→ GIVEN RECORDS:
-=-=-=-=-

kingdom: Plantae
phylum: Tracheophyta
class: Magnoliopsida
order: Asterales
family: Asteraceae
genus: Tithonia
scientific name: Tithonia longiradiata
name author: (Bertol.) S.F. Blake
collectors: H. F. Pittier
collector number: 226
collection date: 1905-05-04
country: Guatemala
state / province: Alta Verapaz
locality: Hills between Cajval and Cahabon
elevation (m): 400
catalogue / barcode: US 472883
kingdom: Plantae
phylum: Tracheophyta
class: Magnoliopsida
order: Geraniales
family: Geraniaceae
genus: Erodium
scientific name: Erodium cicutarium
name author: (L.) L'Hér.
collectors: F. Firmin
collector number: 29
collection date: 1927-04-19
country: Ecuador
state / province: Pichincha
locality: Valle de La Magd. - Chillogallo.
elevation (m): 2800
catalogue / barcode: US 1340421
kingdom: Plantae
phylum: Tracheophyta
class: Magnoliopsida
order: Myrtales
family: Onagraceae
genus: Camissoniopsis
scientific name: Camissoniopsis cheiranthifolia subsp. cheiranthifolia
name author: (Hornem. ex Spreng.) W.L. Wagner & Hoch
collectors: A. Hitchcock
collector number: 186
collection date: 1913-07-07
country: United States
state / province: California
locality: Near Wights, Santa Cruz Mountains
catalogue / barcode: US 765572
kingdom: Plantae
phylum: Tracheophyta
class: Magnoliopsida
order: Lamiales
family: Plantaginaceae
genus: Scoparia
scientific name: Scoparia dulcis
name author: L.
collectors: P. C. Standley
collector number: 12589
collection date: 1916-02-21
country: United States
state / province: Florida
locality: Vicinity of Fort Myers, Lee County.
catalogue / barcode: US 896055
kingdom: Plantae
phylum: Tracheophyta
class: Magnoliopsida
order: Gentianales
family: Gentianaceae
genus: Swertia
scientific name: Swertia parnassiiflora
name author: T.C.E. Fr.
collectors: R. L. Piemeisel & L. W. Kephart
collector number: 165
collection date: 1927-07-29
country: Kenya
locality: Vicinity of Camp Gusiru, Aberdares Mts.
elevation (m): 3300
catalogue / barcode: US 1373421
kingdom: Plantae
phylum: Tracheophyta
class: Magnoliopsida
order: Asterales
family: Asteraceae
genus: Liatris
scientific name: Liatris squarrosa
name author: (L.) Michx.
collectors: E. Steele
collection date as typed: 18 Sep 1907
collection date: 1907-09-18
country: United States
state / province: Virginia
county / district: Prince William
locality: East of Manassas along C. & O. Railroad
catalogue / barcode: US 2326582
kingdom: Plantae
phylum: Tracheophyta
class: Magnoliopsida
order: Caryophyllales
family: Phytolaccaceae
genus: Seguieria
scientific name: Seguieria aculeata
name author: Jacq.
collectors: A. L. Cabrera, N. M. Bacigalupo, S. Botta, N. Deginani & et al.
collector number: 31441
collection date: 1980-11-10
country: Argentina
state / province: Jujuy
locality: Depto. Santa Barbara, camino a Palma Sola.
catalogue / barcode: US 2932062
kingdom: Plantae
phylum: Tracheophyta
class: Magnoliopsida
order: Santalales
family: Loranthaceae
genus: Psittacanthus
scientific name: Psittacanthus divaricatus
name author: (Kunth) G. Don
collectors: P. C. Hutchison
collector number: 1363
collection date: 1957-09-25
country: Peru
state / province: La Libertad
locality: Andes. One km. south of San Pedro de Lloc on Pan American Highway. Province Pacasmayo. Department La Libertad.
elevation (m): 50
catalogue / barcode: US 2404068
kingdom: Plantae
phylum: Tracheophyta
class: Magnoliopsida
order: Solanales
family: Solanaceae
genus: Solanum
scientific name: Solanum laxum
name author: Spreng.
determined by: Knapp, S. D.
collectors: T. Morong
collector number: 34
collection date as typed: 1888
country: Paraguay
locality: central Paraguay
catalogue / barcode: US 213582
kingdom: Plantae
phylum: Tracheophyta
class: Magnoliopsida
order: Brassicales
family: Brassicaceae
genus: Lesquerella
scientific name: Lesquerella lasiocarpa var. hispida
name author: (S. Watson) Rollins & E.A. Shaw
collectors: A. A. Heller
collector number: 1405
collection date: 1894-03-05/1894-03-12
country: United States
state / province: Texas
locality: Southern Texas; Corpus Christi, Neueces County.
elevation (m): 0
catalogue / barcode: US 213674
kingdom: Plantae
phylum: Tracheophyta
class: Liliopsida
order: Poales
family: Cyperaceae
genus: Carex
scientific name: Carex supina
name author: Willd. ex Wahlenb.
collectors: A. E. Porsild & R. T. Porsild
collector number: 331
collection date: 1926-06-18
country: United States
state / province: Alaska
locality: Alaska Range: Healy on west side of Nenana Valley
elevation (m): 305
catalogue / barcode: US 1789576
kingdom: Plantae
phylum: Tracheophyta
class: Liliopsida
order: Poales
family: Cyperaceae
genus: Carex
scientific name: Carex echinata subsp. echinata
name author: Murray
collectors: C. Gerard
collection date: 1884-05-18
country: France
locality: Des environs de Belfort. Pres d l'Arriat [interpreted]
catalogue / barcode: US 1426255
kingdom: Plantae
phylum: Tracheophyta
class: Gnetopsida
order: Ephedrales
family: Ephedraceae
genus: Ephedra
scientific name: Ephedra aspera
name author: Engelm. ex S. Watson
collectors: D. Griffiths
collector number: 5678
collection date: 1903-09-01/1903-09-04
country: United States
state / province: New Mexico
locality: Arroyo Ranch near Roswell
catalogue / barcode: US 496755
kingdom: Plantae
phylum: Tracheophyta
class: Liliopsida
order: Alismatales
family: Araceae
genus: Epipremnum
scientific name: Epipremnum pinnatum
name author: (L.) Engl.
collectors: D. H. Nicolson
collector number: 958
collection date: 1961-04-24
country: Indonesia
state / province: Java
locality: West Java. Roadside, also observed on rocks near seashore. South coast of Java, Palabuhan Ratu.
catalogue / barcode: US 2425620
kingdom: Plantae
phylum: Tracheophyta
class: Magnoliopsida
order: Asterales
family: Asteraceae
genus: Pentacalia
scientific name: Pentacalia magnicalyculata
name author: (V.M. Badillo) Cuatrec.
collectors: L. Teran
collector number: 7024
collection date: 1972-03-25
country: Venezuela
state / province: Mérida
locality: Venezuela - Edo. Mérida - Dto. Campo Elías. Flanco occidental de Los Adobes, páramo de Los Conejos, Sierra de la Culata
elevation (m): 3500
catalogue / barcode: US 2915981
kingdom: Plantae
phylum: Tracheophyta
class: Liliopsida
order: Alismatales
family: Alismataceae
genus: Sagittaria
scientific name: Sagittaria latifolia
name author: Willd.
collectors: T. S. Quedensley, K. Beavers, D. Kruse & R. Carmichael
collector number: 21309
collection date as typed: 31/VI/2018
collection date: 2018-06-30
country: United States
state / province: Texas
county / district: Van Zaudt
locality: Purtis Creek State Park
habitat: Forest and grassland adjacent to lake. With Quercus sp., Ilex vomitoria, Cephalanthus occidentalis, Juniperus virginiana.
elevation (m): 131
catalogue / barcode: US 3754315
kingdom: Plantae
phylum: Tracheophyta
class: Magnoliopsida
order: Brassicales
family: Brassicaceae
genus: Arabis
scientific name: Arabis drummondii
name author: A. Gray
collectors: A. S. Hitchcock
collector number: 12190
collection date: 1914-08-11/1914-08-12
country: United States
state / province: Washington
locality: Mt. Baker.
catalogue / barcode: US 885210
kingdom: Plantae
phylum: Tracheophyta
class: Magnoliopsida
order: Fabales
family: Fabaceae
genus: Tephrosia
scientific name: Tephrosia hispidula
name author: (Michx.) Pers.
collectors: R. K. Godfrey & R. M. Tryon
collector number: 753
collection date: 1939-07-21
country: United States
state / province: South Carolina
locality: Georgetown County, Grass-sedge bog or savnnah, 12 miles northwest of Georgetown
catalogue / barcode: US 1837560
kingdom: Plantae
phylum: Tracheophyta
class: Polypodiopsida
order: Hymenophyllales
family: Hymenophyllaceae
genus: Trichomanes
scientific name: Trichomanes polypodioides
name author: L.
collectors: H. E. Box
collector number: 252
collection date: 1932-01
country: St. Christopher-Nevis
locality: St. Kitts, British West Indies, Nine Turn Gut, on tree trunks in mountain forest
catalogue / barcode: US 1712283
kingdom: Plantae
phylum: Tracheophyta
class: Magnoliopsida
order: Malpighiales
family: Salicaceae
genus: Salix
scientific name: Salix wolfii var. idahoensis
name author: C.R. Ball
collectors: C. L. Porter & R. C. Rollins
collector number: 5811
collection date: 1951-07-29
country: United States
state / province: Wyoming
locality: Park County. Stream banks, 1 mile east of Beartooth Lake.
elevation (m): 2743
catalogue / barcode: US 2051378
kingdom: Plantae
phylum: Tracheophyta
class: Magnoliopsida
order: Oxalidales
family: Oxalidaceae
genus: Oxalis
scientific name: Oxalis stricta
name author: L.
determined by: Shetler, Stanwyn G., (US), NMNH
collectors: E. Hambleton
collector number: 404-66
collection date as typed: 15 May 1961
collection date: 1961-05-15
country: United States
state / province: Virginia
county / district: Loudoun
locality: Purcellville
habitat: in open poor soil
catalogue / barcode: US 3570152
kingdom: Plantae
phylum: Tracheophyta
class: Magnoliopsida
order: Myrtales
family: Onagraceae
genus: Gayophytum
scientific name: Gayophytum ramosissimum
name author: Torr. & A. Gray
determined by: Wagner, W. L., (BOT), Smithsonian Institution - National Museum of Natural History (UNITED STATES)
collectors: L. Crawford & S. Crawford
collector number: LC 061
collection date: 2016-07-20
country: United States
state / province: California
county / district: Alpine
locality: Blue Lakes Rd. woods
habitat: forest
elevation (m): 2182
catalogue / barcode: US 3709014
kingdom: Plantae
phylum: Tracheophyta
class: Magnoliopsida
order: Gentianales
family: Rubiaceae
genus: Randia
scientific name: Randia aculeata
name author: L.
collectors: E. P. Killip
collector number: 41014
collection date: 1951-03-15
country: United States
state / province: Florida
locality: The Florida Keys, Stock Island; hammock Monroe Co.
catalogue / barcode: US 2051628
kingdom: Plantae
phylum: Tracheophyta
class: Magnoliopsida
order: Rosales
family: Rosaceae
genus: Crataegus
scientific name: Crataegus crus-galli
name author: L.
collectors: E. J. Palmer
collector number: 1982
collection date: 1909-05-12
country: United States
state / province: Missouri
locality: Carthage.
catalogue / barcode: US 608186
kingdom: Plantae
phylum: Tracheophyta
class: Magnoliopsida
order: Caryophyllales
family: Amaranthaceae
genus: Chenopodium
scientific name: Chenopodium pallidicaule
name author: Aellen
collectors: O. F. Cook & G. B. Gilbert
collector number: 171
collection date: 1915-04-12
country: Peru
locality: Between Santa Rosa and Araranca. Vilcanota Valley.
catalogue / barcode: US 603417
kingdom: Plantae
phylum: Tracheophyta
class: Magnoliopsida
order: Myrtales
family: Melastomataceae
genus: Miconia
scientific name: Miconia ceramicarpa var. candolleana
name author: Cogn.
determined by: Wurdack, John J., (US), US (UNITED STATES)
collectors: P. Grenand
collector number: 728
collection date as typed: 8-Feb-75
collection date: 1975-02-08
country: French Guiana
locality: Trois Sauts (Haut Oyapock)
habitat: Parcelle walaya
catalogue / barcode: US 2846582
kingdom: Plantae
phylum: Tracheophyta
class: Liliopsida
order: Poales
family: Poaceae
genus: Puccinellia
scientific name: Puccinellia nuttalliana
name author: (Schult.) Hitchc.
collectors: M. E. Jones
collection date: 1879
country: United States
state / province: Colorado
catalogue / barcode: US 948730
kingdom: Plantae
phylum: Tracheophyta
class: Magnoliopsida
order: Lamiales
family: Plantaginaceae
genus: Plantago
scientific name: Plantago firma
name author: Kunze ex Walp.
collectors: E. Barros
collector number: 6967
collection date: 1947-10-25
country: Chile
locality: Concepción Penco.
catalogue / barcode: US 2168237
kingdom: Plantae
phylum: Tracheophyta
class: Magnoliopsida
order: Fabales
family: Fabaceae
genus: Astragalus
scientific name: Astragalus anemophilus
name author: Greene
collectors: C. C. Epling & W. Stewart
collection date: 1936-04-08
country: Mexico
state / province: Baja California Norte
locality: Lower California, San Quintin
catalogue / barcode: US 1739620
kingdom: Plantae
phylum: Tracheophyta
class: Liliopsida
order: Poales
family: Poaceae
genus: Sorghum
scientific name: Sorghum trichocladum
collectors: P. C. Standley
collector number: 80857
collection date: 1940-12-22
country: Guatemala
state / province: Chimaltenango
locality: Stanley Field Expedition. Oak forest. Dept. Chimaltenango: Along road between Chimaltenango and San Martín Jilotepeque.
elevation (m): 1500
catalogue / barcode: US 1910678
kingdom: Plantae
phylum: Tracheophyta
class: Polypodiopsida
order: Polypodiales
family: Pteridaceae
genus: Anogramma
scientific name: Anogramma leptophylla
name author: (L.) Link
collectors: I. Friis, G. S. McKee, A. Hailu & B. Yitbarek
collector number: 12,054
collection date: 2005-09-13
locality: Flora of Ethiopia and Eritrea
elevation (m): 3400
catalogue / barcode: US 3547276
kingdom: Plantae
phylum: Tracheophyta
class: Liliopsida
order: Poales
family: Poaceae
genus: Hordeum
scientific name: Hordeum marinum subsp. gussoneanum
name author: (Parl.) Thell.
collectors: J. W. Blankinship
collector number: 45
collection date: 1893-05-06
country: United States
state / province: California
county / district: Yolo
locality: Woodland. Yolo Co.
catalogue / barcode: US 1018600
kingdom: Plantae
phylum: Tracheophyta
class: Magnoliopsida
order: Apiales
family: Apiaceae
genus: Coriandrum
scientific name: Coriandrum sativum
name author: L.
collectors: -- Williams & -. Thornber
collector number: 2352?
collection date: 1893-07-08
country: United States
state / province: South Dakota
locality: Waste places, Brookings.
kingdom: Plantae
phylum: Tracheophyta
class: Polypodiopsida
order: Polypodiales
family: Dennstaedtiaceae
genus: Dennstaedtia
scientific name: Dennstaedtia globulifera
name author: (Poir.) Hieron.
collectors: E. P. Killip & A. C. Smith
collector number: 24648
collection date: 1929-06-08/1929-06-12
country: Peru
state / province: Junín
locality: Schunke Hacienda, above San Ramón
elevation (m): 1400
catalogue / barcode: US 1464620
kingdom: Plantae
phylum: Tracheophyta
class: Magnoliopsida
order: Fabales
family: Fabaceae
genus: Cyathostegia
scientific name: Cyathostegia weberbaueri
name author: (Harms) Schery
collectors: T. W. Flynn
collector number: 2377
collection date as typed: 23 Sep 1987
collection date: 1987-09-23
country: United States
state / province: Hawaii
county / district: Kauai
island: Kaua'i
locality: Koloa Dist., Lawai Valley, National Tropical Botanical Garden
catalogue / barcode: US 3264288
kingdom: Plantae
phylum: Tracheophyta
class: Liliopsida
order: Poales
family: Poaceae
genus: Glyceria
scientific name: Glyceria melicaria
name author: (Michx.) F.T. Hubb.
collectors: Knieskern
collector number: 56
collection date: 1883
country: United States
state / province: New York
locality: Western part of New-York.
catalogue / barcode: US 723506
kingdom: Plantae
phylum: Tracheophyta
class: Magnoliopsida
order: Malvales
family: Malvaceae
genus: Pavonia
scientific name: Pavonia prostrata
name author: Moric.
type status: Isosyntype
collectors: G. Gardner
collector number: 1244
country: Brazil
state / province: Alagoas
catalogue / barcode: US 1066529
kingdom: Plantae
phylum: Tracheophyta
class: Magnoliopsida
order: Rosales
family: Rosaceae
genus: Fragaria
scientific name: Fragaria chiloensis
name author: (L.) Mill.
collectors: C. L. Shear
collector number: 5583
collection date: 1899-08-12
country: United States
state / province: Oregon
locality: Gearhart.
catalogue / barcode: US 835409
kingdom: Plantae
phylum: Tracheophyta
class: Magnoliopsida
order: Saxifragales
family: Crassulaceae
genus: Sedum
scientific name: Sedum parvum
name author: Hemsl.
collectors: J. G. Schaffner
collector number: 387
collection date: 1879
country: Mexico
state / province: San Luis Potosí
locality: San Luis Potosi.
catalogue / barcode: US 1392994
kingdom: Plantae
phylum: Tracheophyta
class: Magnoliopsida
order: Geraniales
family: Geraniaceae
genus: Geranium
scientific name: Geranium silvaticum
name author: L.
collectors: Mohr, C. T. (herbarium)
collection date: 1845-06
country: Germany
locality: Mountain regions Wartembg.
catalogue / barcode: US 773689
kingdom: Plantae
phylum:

-=-=-=-=-

→ AIM OF THE TASK:
Copy word for word the lines of the records starting with the line that contains "scientific name: Arabis drummondii" and ending with the line that contains "elevation (m): 2743", including both.

→ THE RESULT:
scientific name: Arabis drummondii
name author: A. Gray
collectors: A. S. Hitchcock
collector number: 12190
collection date: 1914-08-11/1914-08-12
country: United States
state / province: Washington
locality: Mt. Baker.
catalogue / barcode: US 885210
kingdom: Plantae
phylum: Tracheophyta
class: Magnoliopsida
order: Fabales
family: Fabaceae
genus: Tephrosia
scientific name: Tephrosia hispidula
name author: (Michx.) Pers.
collectors: R. K. Godfrey & R. M. Tryon
collector number: 753
collection date: 1939-07-21
country: United States
state / province: South Carolina
locality: Georgetown County, Grass-sedge bog or savnnah, 12 miles northwest of Georgetown
catalogue / barcode: US 1837560
kingdom: Plantae
phylum: Tracheophyta
class: Polypodiopsida
order: Hymenophyllales
family: Hymenophyllaceae
genus: Trichomanes
scientific name: Trichomanes polypodioides
name author: L.
collectors: H. E. Box
collector number: 252
collection date: 1932-01
country: St. Christopher-Nevis
locality: St. Kitts, British West Indies, Nine Turn Gut, on tree trunks in mountain forest
catalogue / barcode: US 1712283
kingdom: Plantae
phylum: Tracheophyta
class: Magnoliopsida
order: Malpighiales
family: Salicaceae
genus: Salix
scientific name: Salix wolfii var. idahoensis
name author: C.R. Ball
collectors: C. L. Porter & R. C. Rollins
collector number: 5811
collection date: 1951-07-29
country: United States
state / province: Wyoming
locality: Park County. Stream banks, 1 mile east of Beartooth Lake.
elevation (m): 2743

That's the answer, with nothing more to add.